In 2017, the Communication Authority of Kenya (CA) issued a notice urging members of the public to seek ICT services only from those practitioners registered by the authority and with a compliance certificate issued by the regulator.

“The authority is mandated to grant licences to operating entities and persons as well as regulate the provision of services within the sector,” read the statement from CA in part. “Members of the public are hereby advised to only obtain or procure ICT services from persons and entities in possession of valid licenses and compliance certificates issued by CA for the current period.”

Last month Members of Parliament praised the Bill as a means of introducing standardisation in the country’s ICT labour market and establishing a reliable database for the Kenya Revenue Authority’s (KRA) efforts to collect digital services taxes.

“This Bill will ensure that the KRA systems will be able to know those who are collecting so much from their talents and, in turn, increase revenue collection,” said Kilifi South Member of Parliament Richard Chonga during a debate on the Bill.

“Everyone seems to be going to ICT and we have young people who have done data science and others are doing artificial intelligence,” he said.

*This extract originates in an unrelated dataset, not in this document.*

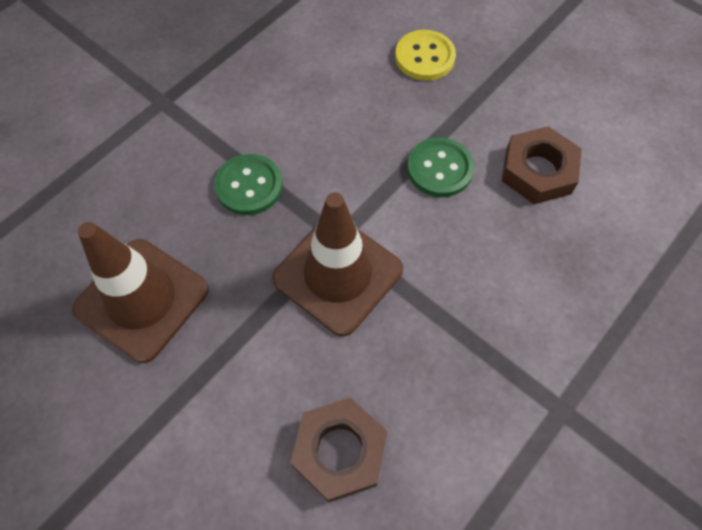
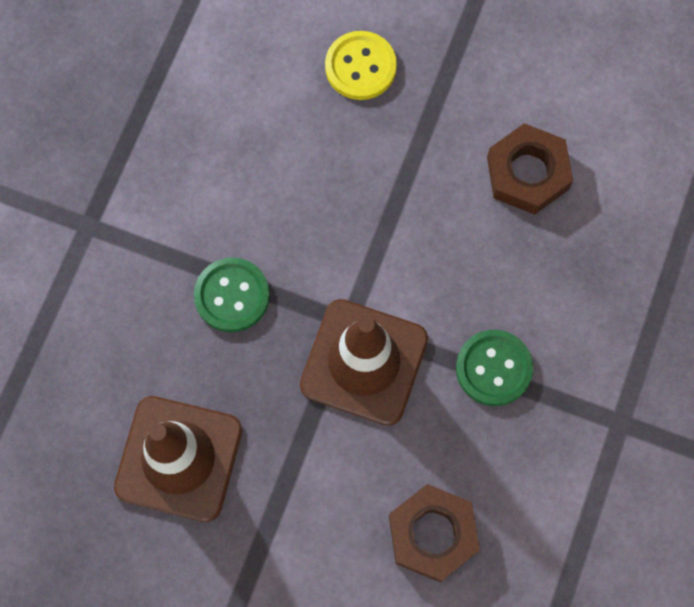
camera: 20 degrees left, 10 degrees up
green button [407,137,474,197] -> green button moved to [456,330,533,406]

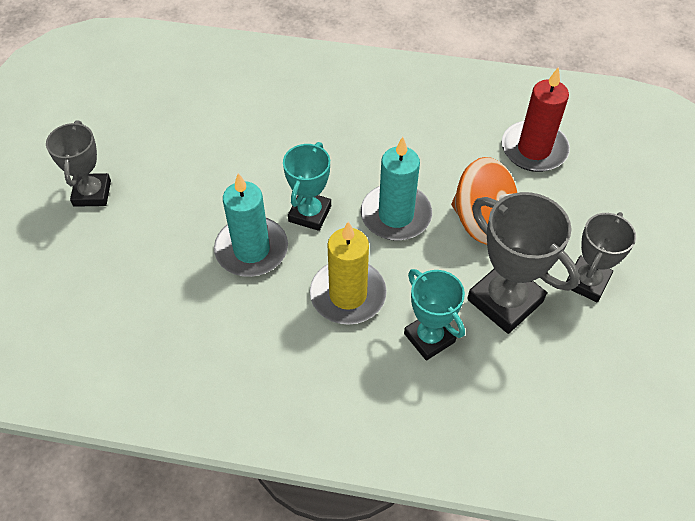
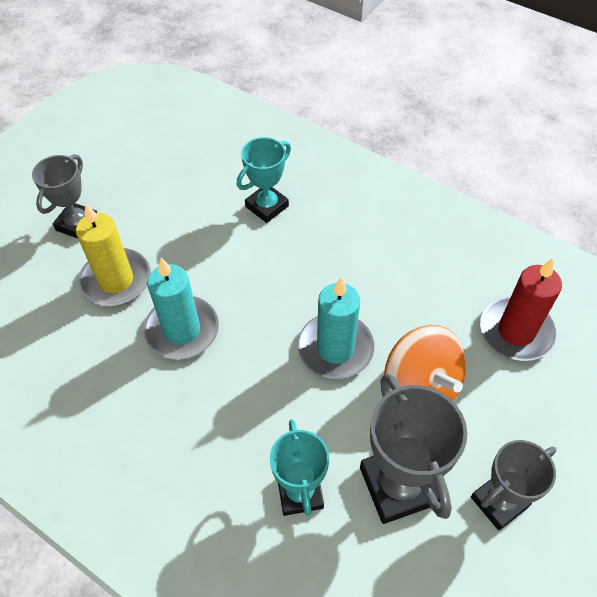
camera: 25 degrees right, 0 degrees up
turquoise trophy [283,142,331,231] -> turquoise trophy moved to [237,137,291,223]
yellow candle [310,222,387,325] -> yellow candle moved to [76,203,150,306]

However, opponents of the Bill state that a big portion of experts in the ICT profession are self-taught such as software developers who develop their skills from open-source coding schools that might not be recognised by the Kenyan curriculum.

The Bill also comes at a time the government is pushing for the adoption of coding lessons in primary schools to grow the country’s skills and knowledge base in the lucrative sector.